/CRAFTcpp

C++ implementation for the Character-Region Awareness For Text detection (CRAFT) with TensorRT for accelerated inference;文字检测;中英文字幕检测;CUDA C++实现

Primary LanguageC++

C++ implementation of CRAFT text detector with TensorRT

CRAFT: Character-Region Awareness For Text detection | Paper | Official Pytorch code

Overview

This is a C++ implementation for the CRAFT text detector with TensorRT for accelerated inference. Compared to the official PyTorch implementation, it significantly improves text detection efficiency and facilitates deployment.

Upon testing, the inference speed on RTX 4090 is x12 faster than the original CRAFT-pytorch project.

In addition, I have also provided a Chinese and English video subtitle detection model fine-tuned using a custom dataset, which offers higher accuracy in subtitle detection.

Getting started

Requirements

  • gcc
  • CUDA
  • TensorRT

The environment we tested with is GCC 7.3.1 + CUDA 11.2 + TensorRT-8.5.3.1

Generate trt engine

  1. Download the .pth model and place it in the 'pretrained' directory.

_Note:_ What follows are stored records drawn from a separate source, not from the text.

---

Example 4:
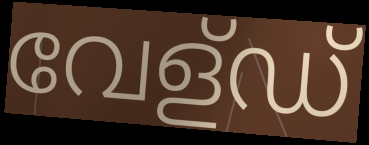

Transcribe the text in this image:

വേള്ഡ്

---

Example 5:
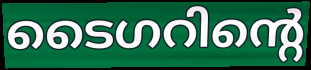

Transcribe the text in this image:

ടൈഗറിന്റെ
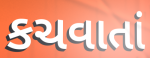
કચવાતાં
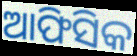
ଆଫିସିକ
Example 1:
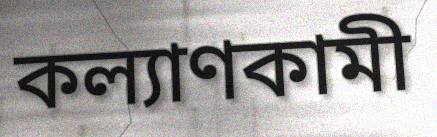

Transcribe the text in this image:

কল্যাণকামী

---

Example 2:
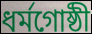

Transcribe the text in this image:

ধৰ্মগোষ্ঠী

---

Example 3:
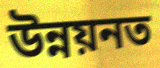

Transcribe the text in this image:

উন্নয়নত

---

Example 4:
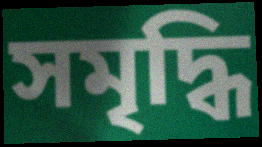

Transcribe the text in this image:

সমৃদ্ধি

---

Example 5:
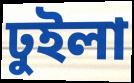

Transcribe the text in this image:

ঢুইলা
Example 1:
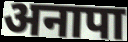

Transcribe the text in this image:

अनापा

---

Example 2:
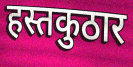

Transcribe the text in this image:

हस्तकुठार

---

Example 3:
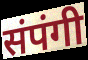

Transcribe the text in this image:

संपंगी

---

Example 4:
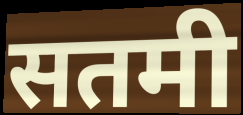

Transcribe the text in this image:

सतमी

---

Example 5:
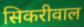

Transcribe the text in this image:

सिकरीवाल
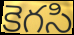
కెగసి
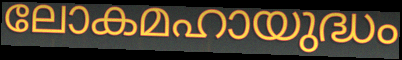
ലോകമഹായുദ്ധം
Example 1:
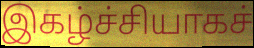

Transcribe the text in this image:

இகழ்ச்சியாகச்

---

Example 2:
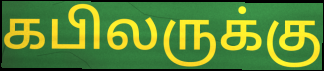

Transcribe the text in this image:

    • Official pretrained model: craft_mlt_25k.pth

    • I used a custom dataset to fine-tune the Chinese and English subtitle detection model:epoch_91.pth

  2. Pth to Onnx

    cd engine_generation
    python torch2onnx.py --usefp16 --torch_path ../pretrained/craft_mlt_25k.pth
  3. Onnx to trt engine

    export LD_LIBRARY_PATH=$LD_LIBRARY_PATH:/usr/local/trt/lib
    make
    ./onnx2trt ../pretrained/craft_mlt_25k_fp16.onnx ../pretrained/craft_mlt_25k_fp16_dynamic_shape.cache

Make and run demo

  1. make

    cd src
    make
    cd ..
    make
  2. run demo

    (1) If the input file is in image format:

    ./test_img <engine_path> <input_path>

    example:

    ./test_img ./pretrained/craft_mlt_25k_fp16_dynamic_shape.cache ./images/subtitle2.png

    (2) If the input file is in YUV format:

    ./main <engine_path> <height> <width> <yuv_file_path>

    example:

    ./test_yuv ./pretrained/craft_mlt_25k_fp16_dynamic_shape.cache 2160 3840 ./images/test_3840x2160_nv12.yuv

Interface Specification

The following interface can be utilized to integrate into your own code.

  • Initialization and loading of the TRT engine

    void infer_init(int height, int width, const char* engine_path, float ratio)
    • height: Height of the video/image

    • width: Width of the video/image

    • engine_path: Path to the engine

    • ratio: Scaling ratio for the input image, ranging from (0, 1], typically taken as 0.5

  • Inference

    (1) If the input file is in image format:

    vector<int> infer_pipe_rgb(uint8_t *rgb)
    • rgb: The memory address of the RGB image stored in the form of planes. Returns a vector, sequentially storing x_min, x_max, y_min, y_max for each box.

    (2) If the input file is in YUV format:

    vector<int> infer_pipe(uint8_t **in_yuv, int format, int* line_size);
    • in_yuv: Memory address of NV12 Y and UV planes

    Returns a vector, sequentially storing x_min, x_max, y_min, y_max for each box.

  • Destruction

    void destroyObj()
    

    Call this function after all inferences are completed.